Captain George Bayliss Lothian (20 November 1909 – 13 February 2000) was a Canadian aviator and one of the earliest pilots hired by Trans-Canada Air Lines (TCA), later Air Canada. He helped pioneer commercial aviation in Canada, flying domestic and trans-Atlantic routes from the 1930s through the 1970s, and authored Flight Deck (1980), one of the first comprehensive accounts of Air Canada's history.

== Early life ==
George Bayliss Lothian was born in Vancouver, British Columbia, in 1900 to Edward Lothian and Helen May (Fremlin) Lothian. He was educated in Vancouver schools and began his flying career in 1929. Before joining TCA, he worked as an airport instructor with Canadian Airways.
== Aviation career ==
He was among the first four pilots hired by Trans-Canada Air Lines on 9 September 1937. During the war he ferried four-engined aircraft across the North Atlantic and by 1945 had completed more than one hundred ocean crossings. In 1944 he set an eastbound Montreal–Britain time mark of 10 hours 13 minutes in a converted Lancaster transport. Post-war he served as a senior captain on the Montreal–Prestwick route and later in operations leadership; a 1949 Globe and Mail feature profiled him as a veteran of 240 Atlantic flights.

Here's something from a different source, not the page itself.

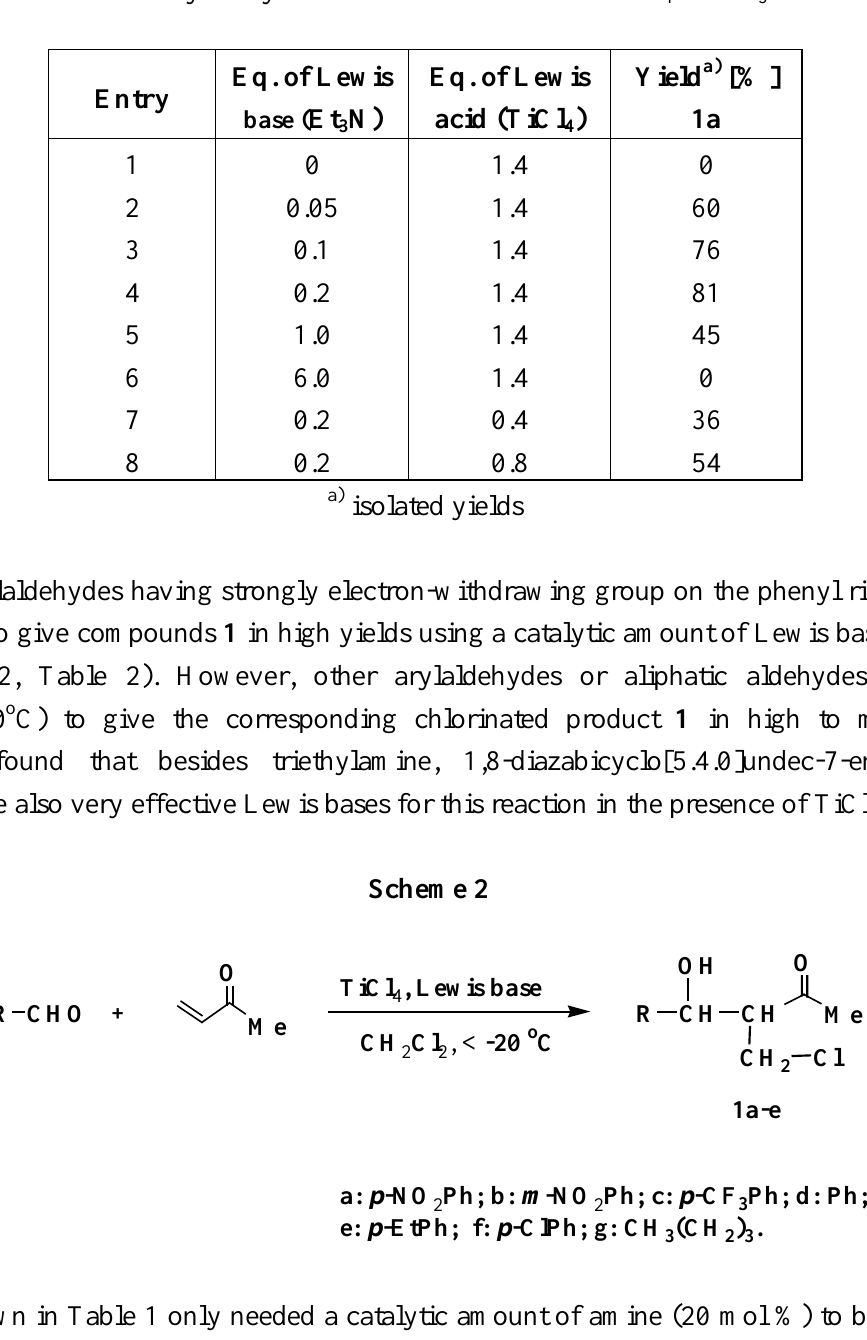
Table 1. Reaction Conditions for the Bayliss-Hillman Reaction of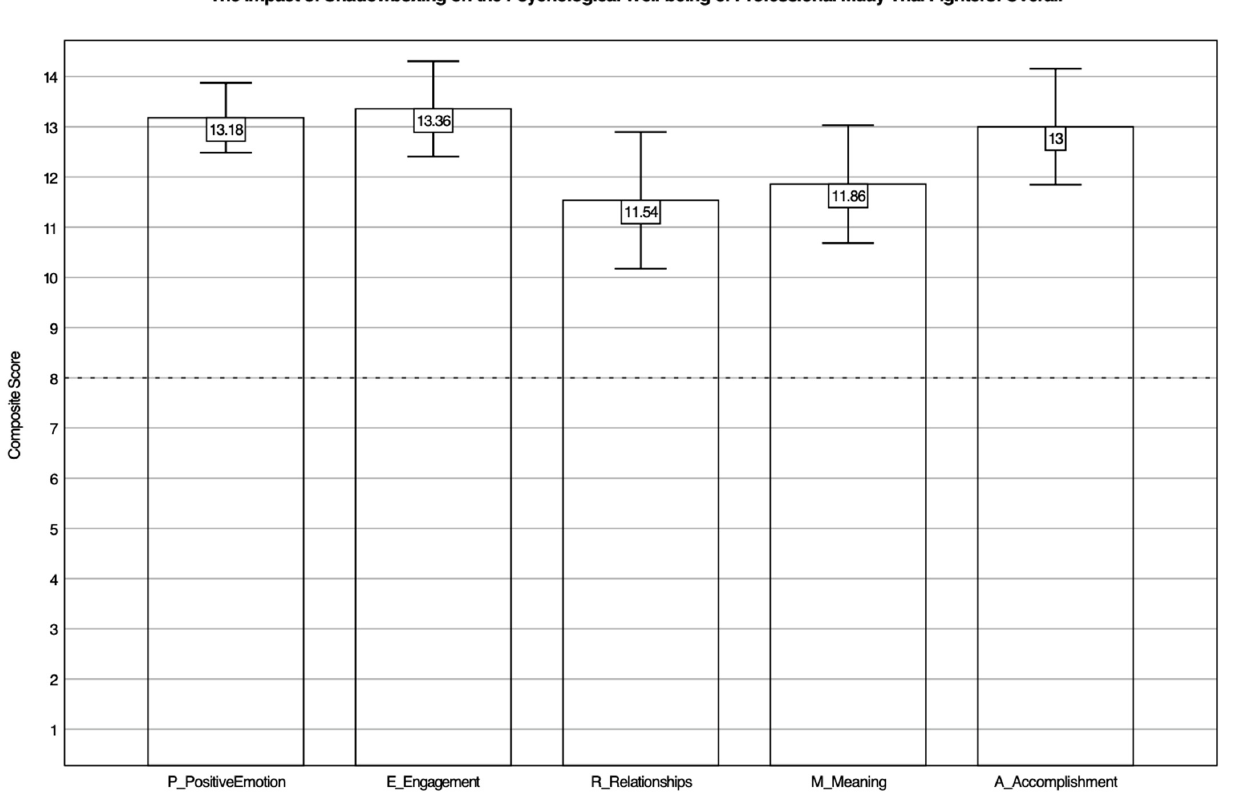
Figure 1. This figure provides a bar plot with 95% confidence intervals (CIs) for overall PERMA scores for professional Muay Thai fighters (n = 14). For each element of psychological well-being, the lowest possible composite score is 2 representing that professional Muay Thai fighters strongly agree that shadowboxing negatively impacts that element of psychological well-being, whereas the highest possible composite score is 14 representing that professional Muay Thai fighters strongly agree that shadowboxing positively impacts that element of psychological well-being. A composite score of 8 (dotted line) reflects a neutral position on whether shadowboxing contributes positively or negatively to that element. Results of this study by Croom [77] show that professional Muay Thai fighters strongly agree that shadowboxing positively contributes to all five component elements of psychological well-being. Statistics were calculated using IBM SPSS Statistics software.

He was the first Canadian pilot to log one hundred aircraft crossings of the North Atlantic and set the transatlantic crossing speed record three times. When he retired from Air Canada in 1968, he had logged over 21,000 hours as pilot-in-command of a wide range of piston and jet transport aircraft.

According to the Canadian Museum of Flight, Lothian once reluctantly provided flight instruction in the Vickers Viscount turboprop airliner to Howard Hughes, later recalling that he did not appreciate either the aviator's personal hygiene or his attitude.

In 1960, Lothian appeared in a British Pathé newsreel documenting the delivery of the first Vickers Vanguard aircraft to Trans-Canada Air Lines at Wisley Airfield, Surrey. The footage shows Captain Lothian, TCA Superintendent of Flying, with Vickers-Armstrongs test pilot Captain R. Rymer inspecting the aircraft before its delivery flight.

Lothian was awarded the Yukon Territory Order of Polaris and was inducted into the Canadian Aviation Hall of Fame in 1973.

== Personal life ==
Lothian married Rose Vivian Crispin on 10 October 1940 in New Westminster, British Columbia. Rose was one of Canada's early airline stewardesses. They had three children, Marilyn "Pixie" Blakeburn, Heather Chetwynd, and Bruce Lothian.

He was known for his meticulous approach to flight discipline and his mentorship of younger pilots. His Canada's Aviation Hall of Fame inscription reads: "His inspired leadership in ocean flying despite adversity, the sharing of his exceptional aviation skills with others willing to learn, his unswerving demand for perfection in all who served under his command, bred a most superior grade of airman."

== Later life and death ==
Lothian retired to White Rock, British Columbia after more than 40 years in aviation. He died at Peace Arch Hospital on 13 February 2000. A service was held on 17 February 2000 at Chapel Hill Funeral Home in White Rock, followed by cremation.

== Legacy ==
Lothian's career appears in numerous Canadian newspapers, company bulletins, and Air Canada publications. His book Flight Deck (1980) remains a primary source for early TCA and Air Canada history.